Dual system partitions and Flatpaks are both not great for machines that use HDDs.
What's "them" in this sentence?
Old PCs.
Furthermore, if it is the "old PCs", doesn't this directly contradict with "they are unsuitable for old PCs"?
It doesn't because Nix doesn't have the just mentioned disadvantages of immutable systems. Idk why you misunderstood this but imo it seems suspicious of you.
Wayland is meant to fully replace X11 and become the standard. Immutability as the idea itself has significant features that are advantages for some users but disadvantages or even deal breakers for others.
I can't agree. Wayland should be THE display system we use. Flatpak can't achieve full market dominance because the command line experience (especially for using cli apps) still sucks (and that's where snaps come in to play). Immutable distros target an even smaller subset of users. Not only are they unsuitable for some use cases, but they're also in complete opposition to some people's workflows.
NixOS not the major inspiration for immutables, consumer OSes like Android and ChromeOS are. But yes, NixOS has some influence even it don't get the idea of immutable distros well.

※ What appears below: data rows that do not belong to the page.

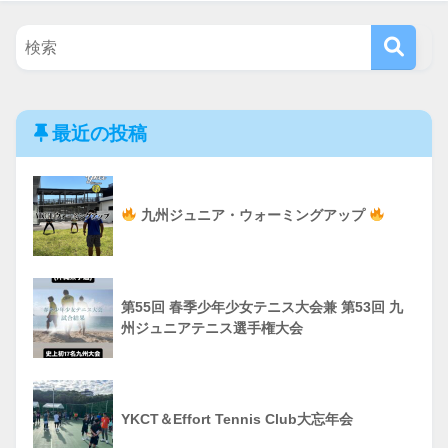
最近の投稿
九州ジュニア・ウォーミングアップ
第55回 春季少年少女テニス大会兼 第53回 九
州ジュニアテニス選手権大会
YKCT＆Effort Tennis Club大忘年会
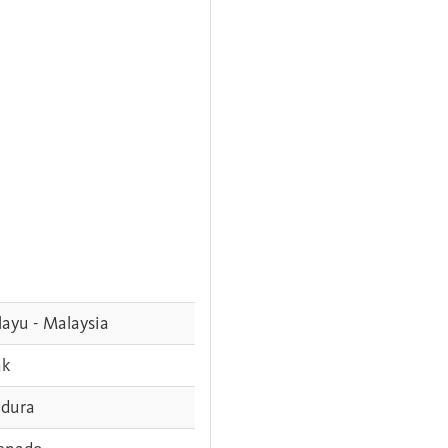
ayu - Malaysia
ak
dura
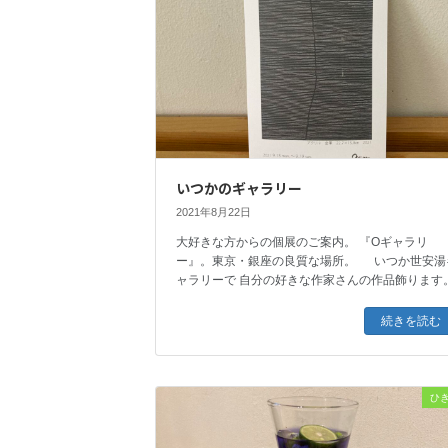
いつかのギャラリー
2021年8月22日
大好きな方からの個展のご案内。 『Oギャラリ
ー』。東京・銀座の良質な場所。 いつか世安湯
ャラリーで 自分の好きな作家さんの作品飾ります
続きを読む
ひ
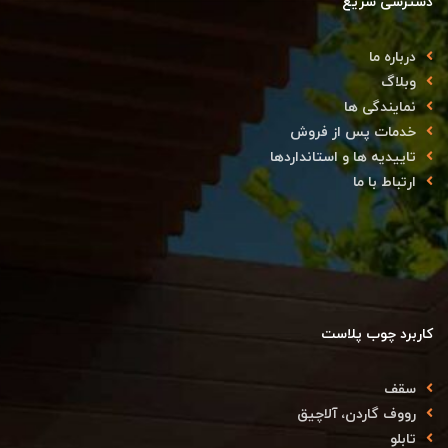
دسترسی سریع
درباره ما
وبلاگ
نمایندگی ها
خدمات پس از فروش
تاییدیه ها و استانداردها
ارتباط با ما
کاربرد چوب پلاست
سقف
رووف گاردن، آلاچیق
تابلو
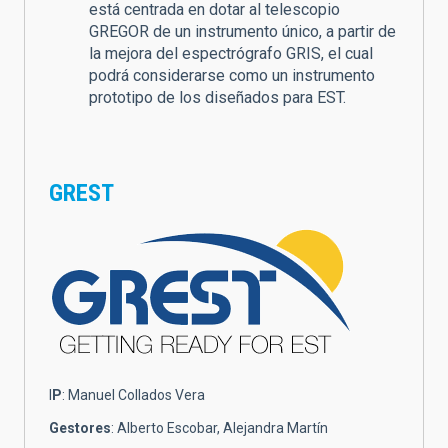
está centrada en dotar al telescopio
GREGOR de un instrumento único, a partir de
la mejora del espectrógrafo GRIS, el cual
podrá considerarse como un instrumento
prototipo de los diseñados para EST.
GREST
I
P
: Manuel Collados Vera
Gestores
: Alberto Escobar, Alejandra Martín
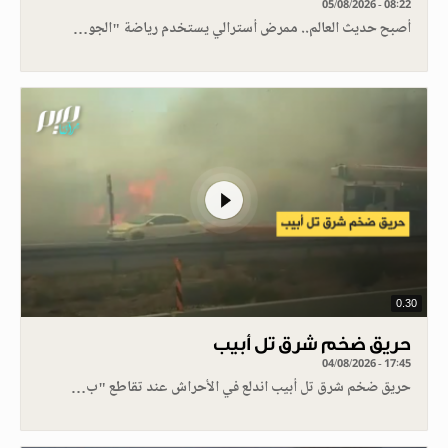
05/08/2026 - 08:22
أصبح حديث العالم.. ممرض أسترالي يستخدم رياضة "الجو…
0.30
حريق ضخم شرق تل أبيب
04/08/2026 - 17:45
حريق ضخم شرق تل أبيب اندلع في الأحراش عند تقاطع "ب…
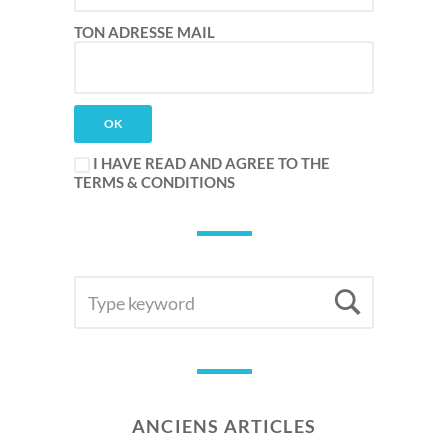
TON ADRESSE MAIL
I HAVE READ AND AGREE TO THE
TERMS & CONDITIONS
SEARCH
Searc
FOR:
ANCIENS ARTICLES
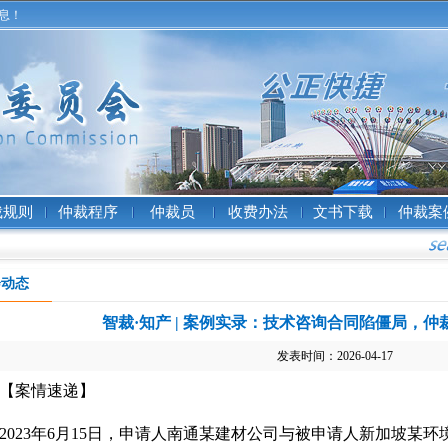
息！
裁规则
仲裁程序
仲裁员
收费办法
文书下载
仲裁案
会动态
智裁·知产 | 案例实录：技术咨询合同陷僵局，
发表时间：2026-04-17
【案情速递】
2023年6月15日，
申请人
南通某建材公司与
被申请人
新加坡某环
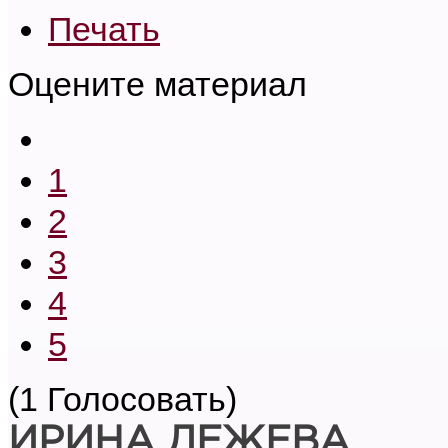
Печать
Оцените материал
1
2
3
4
5
(1 Голосовать)
ИРИНА ДЕЖЕВА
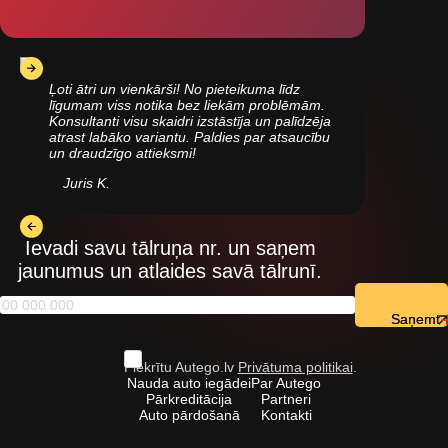
Ļoti ātri un vienkārši! No pieteikuma līdz
līgumam viss notika bez liekām problēmām.
Konsultanti visu skaidri izstāstīja un palīdzēja
atrast labāko variantu. Paldies par atsaucību
un draudzīgo attieksmi!
Juris K.
Ievadi savu tālruņa nr. un saņem
jaunumus un atlaides savā tālrunī.
Saņemt
Piekrītu Autego.lv
Privātuma politikai
.
Nauda auto iegādei
Par Autego
Pārkreditācija
Partneri
Auto pārdošanā
Kontakti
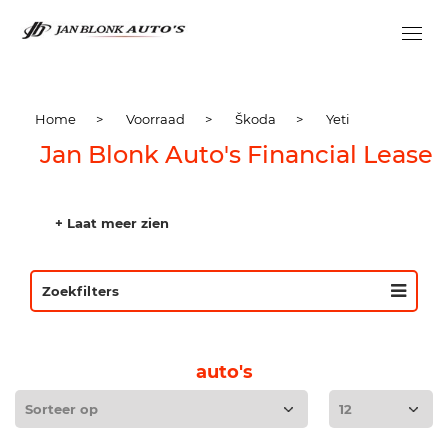
Home
>
Voorraad
>
Škoda
>
Yeti
Jan Blonk Auto's Financial Lease
+ Laat meer zien
Zoekfilters
auto's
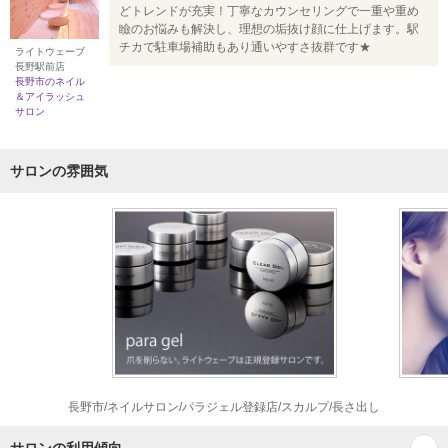
どトレンドが充実！丁寧なカウンセリングで一重や重め
瞼のお悩みも解決し、理想の垢抜け顔に仕上げます。駅
チカで駐車場補助もあり通いやすさ抜群です★
ライトウェーブ
長野駅前店
長野市のネイル
＆アイラッシュ
サロン
サロンの雰囲気
長野市/ネイルサロン/パラジェル登録店/スカルプ/長さ出し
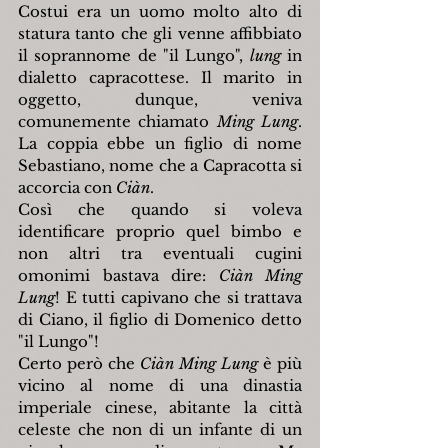
Costui era un uomo molto alto di 
statura tanto che gli venne affibbiato 
il soprannome de "il Lungo", 
lung 
in 
dialetto capracottese. Il marito in 
oggetto, dunque, veniva 
comunemente chiamato 
Ming Lung
. 
La coppia ebbe un figlio di nome 
Sebastiano, nome che a Capracotta si 
accorcia con 
Ciàn
.
Così che quando si voleva 
identificare proprio quel bimbo e 
non altri tra eventuali cugini 
omonimi bastava dire: 
Ciàn Ming 
Lung
! E tutti capivano che si trattava 
di Ciano, il figlio di Domenico detto 
"il Lungo"!
Certo però che 
Ciàn Ming Lung
 è più 
vicino al nome di una dinastia 
imperiale cinese, abitante la città 
celeste che non di un infante di un 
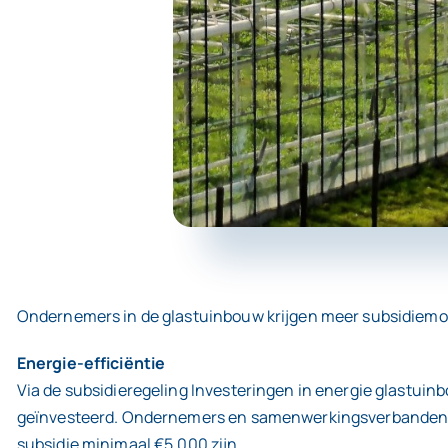
Ondernemers in de glastuinbouw krijgen meer subsidiemoge
Energie-efficiëntie
Via de subsidieregeling Investeringen in energie glastuin
geïnvesteerd. Ondernemers en samenwerkingsverbanden van
subsidie minimaal €5.000 zijn.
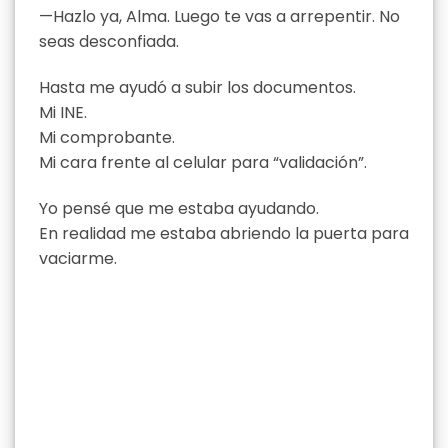
—Hazlo ya, Alma. Luego te vas a arrepentir. No
seas desconfiada.
Hasta me ayudó a subir los documentos.
Mi INE.
Mi comprobante.
Mi cara frente al celular para “validación”.
Yo pensé que me estaba ayudando.
En realidad me estaba abriendo la puerta para
vaciarme.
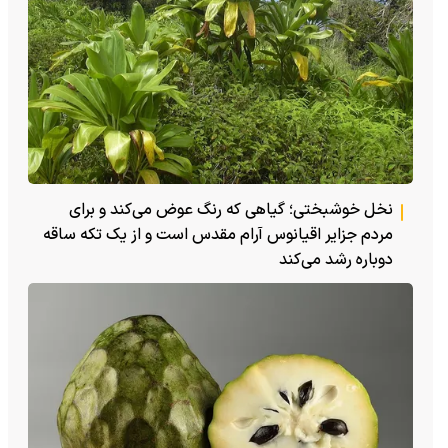
نخل خوشبختی؛ گیاهی که رنگ عوض می‌کند و برای
مردم جزایر اقیانوس آرام مقدس است و از یک تکه ساقه
دوباره رشد می‌کند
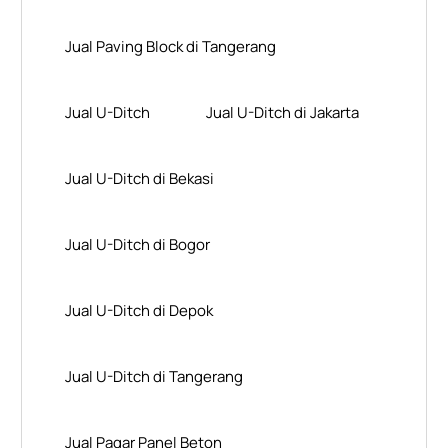
Jual Paving Block di Tangerang
Jual U-Ditch
Jual U-Ditch di Jakarta
Jual U-Ditch di Bekasi
Jual U-Ditch di Bogor
Jual U-Ditch di Depok
Jual U-Ditch di Tangerang
Jual Pagar Panel Beton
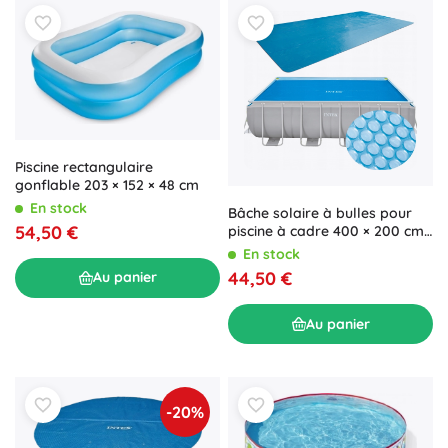
Piscine rectangulaire
gonflable 203 × 152 × 48 cm
En stock
Bâche solaire à bulles pour
54,50 €
piscine à cadre 400 × 200 cm
Intex
En stock
44,50 €
Au panier
Au panier
-20%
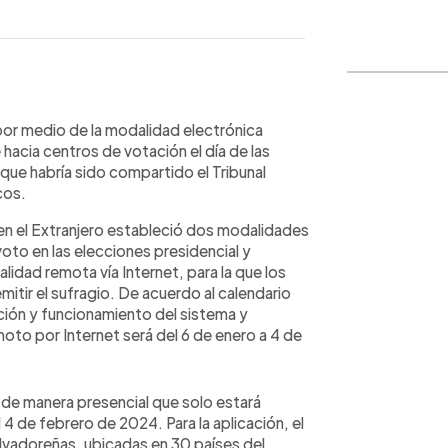
WhatsApp
Copiar link
 por medio de la modalidad electrónica
 hacia centros de votación el día de las
que habría sido compartido el Tribunal
cos.
o en el Extranjero estableció dos modalidades
oto en las elecciones presidencial y
lidad remota vía Internet, para la que los
itir el sufragio. De acuerdo al calendario
itación y funcionamiento del sistema y
moto por Internet será del 6 de enero a 4 de
de manera presencial que solo estará
l 4 de febrero de 2024. Para la aplicación, el
lvadoreñas, ubicadas en 30 países del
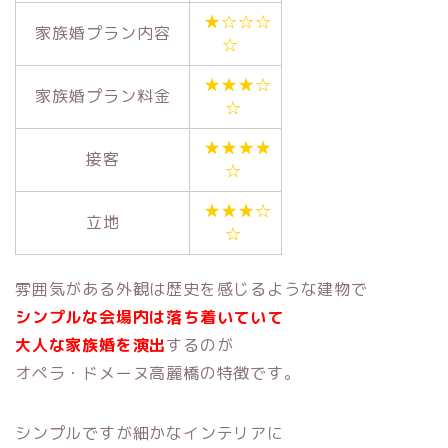
★☆☆☆
家族婚プラン内容
☆
★★★☆
家族婚プラン料金
☆
★★★★
接客
☆
★★★☆
立地
☆
雰囲気がある外観は歴史を感じるような建物で
シンプルな会場内は落ち着いていて
大人な家族婚を演出
するのが
オペラ・ドメーヌ高麗橋の特徴です。
シンプルですが細かなインテリアに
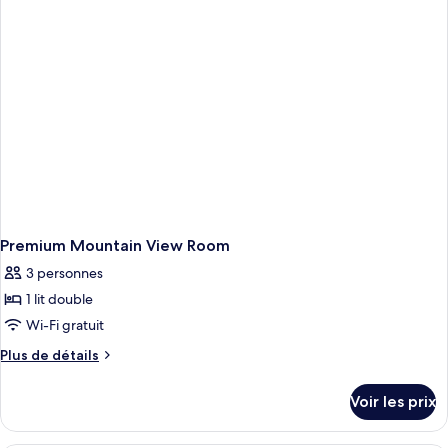
chambre
Chambre
Premium,
balcon,
vue
montagne
Premium Mountain View Room
3 personnes
1 lit double
Wi-Fi gratuit
Plus
Plus de détails
de
détails
Voir les prix
sur
le
type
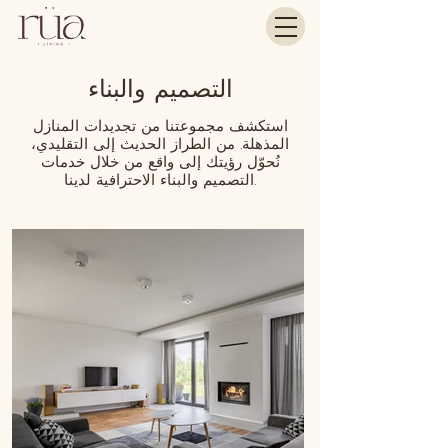
التصميم والبناء
استكشف مجموعتنا من تجديدات المنازل
المذهلة. من الطراز الحديث إلى التقليدي،
نُحوّل رؤيتك إلى واقع من خلال خدمات
التصميم والبناء الاحترافية لدينا.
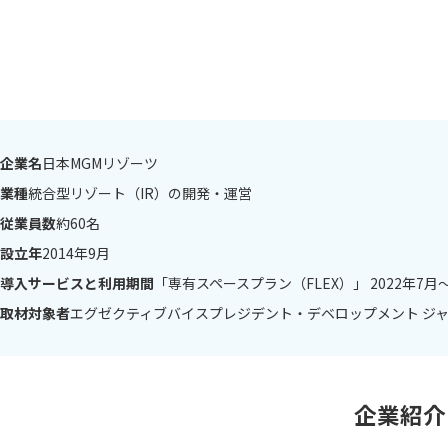
企業名
日本MGMリゾーツ
業種
統合型リゾート（IR）の開発・運営
従業員数
約60名
設立年
2014年9月
導入サービスと利用期間
「専有スペースプラン（FLEX）」 2022年7月
取材対象者
エグゼクティブバイスプレジデント・デベロップメント ジ
企業紹介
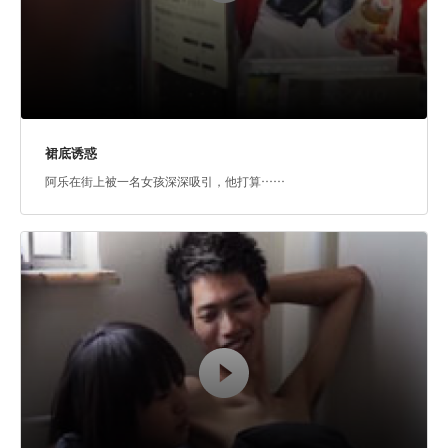
裙底诱惑
阿乐在街上被一名女孩深深吸引，他打算……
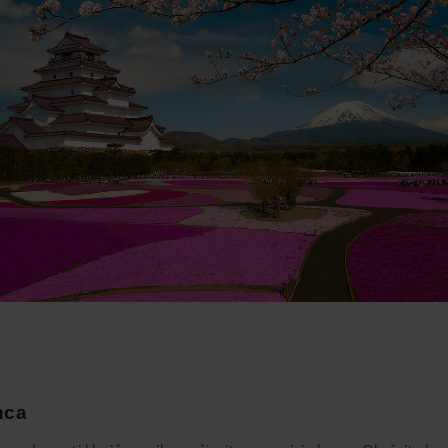
2
13
14
15
16
9
20
21
22
23
6
27
28
29
30
2
3
4
5
6
Najboljša cena
nca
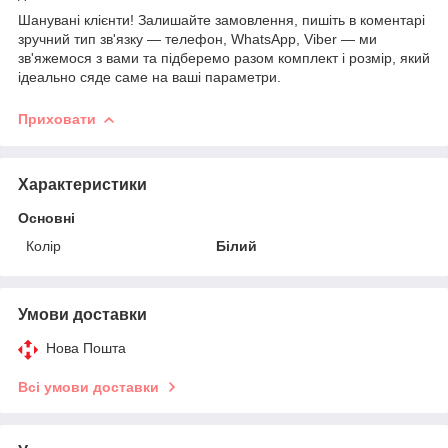
Шанувані клієнти! Залишайте замовлення, пишіть в коментарі
зручний тип зв'язку — телефон, WhatsApp, Viber — ми
зв'яжемося з вами та підберемо разом комплект і розмір, який
ідеально сяде саме на ваші параметри.
Приховати
Характеристики
Основні
Колір
Білий
Умови доставки
Нова Пошта
Всі умови доставки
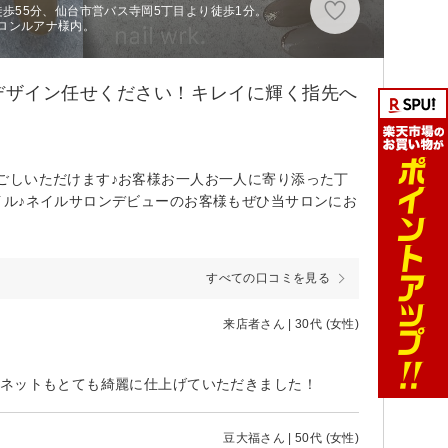
徒歩55分、仙台市営バス寺岡5丁目より徒歩1分。
ロンルアナ様内。
デザイン任せください！キレイに輝く指先へ
ごしいただけます♪お客様お一人お一人に寄り添った丁
イル♪ネイルサロンデビューのお客様もぜひ当サロンにお
すべての口コミを見る
来店者さん | 30代 (女性)
グネットもとても綺麗に仕上げていただきました！
豆大福さん | 50代 (女性)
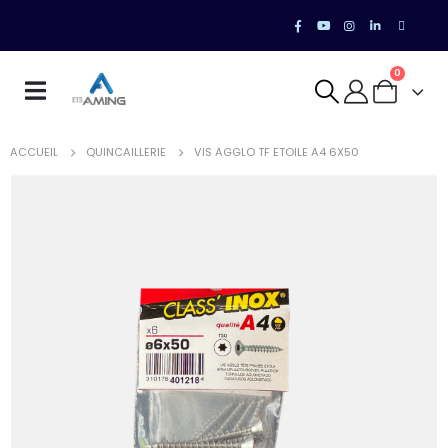
0
ACCUEIL
QUINCAILLERIE
VIS AGGLO TF ETOILE A4 6X50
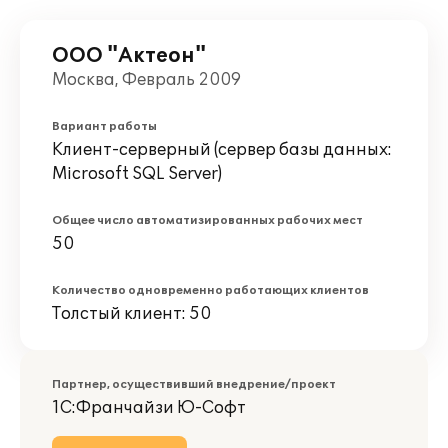
ООО "Актеон"
Москва, Февраль 2009
Вариант работы
Клиент-серверный (сервер базы данных:
Microsoft SQL Server)
Общее число автоматизированных рабочих мест
50
Количество одновременно работающих клиентов
Толстый клиент: 50
Партнер, осуществивший внедрение/проект
1С:Франчайзи Ю-Софт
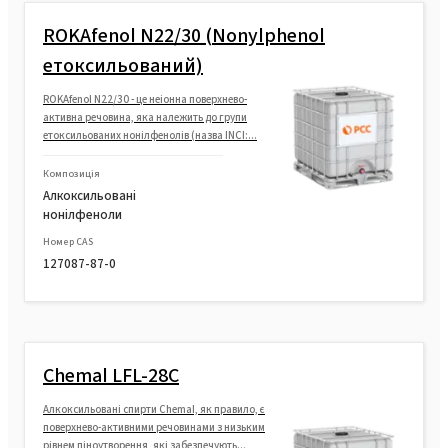
ROKAfenol N22/30 (Nonylphenol
етоксильований)
ROKAfenol N22/30 - це неіонна поверхнево-
активна речовина, яка належить до групи
етоксильованих нонілфенолів (назва INCI:...
Композиція
Алкоксильовані
нонілфеноли
Номер CAS
127087-87-0
Chemal LFL-28C
Алкоксильовані спирти Chemal, як правило, є
поверхнево-активними речовинами з низьким
рівнем піноутворення, які забезпечують...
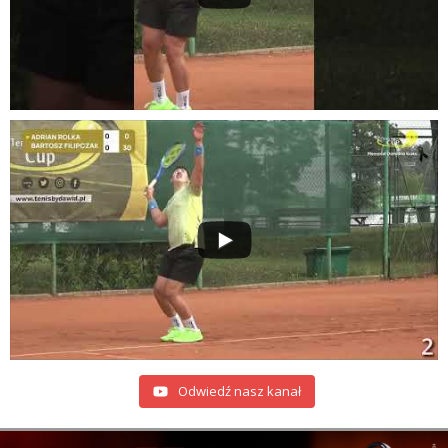
Odwiedź nasz kanał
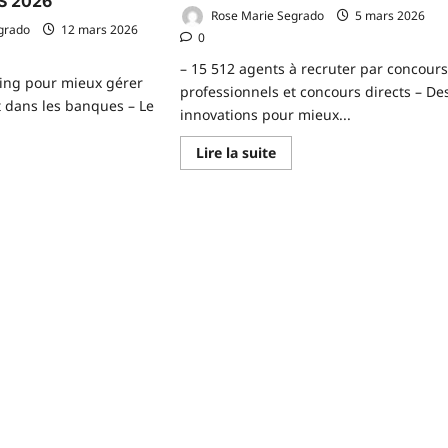
S 2026
Rose Marie Segrado
5 mars 2026
grado
12 mars 2026
0
– 15 512 agents à recruter par concour
ing pour mieux gérer
professionnels et concours directs – De
at dans les banques – Le
innovations pour mieux...
En
Lire la suite
savoir
plus
voir
sur
us
CONSEIL
r
DES
NSEIL
MINISTRES
S
DU
NISTRES
JEUDI
U
5
UDI
MARS
2026
ARS
26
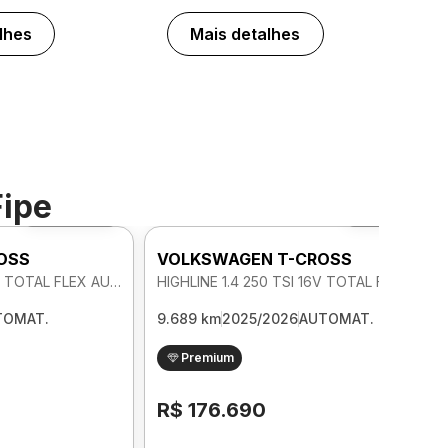
lhes
Mais detalhes
Fipe
Foto 360º
Foto 360º
OSS
VOLKSWAGEN T-CROSS
HIGHLINE 1.4 250 TSI 16V TOTAL FLEX AUTOMATICO
HIGHLINE 1.4 250 TSI 16V TOTAL FLEX AUTOMATICO
TOMAT.
9.689 km
2025/2026
AUTOMAT.
Premium
R$ 176.690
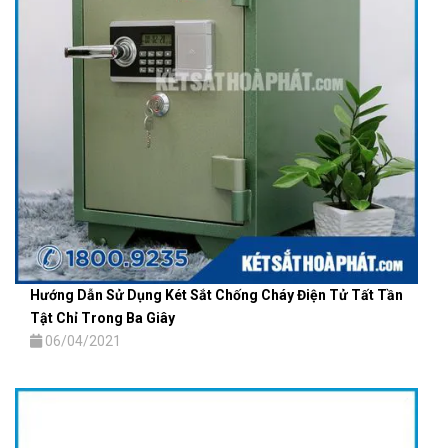
Hướng Dẫn Sử Dụng Két Sắt Chống Cháy Điện Tử Tất Tần
Tật Chỉ Trong Ba Giây
06/04/2021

Do you mean strictly mean 'immutable' distros with this?
consumer OSes like Android and ChromeOS are.
So, if I understood you correct, you pose that Android and ChromeOS are the major inspiration for 'immutable distros'. Which, to be fair, could be true. Uhmm..., a quick search didn't result on any conclusive evidence of this. If you will, could you perhaps help me find with sources that back up this claim?
But yes, NixOS has some influence even it don’t get the idea of immutable distros well.
Sorry, I don't understand this sentence. Could you explain what you meant here?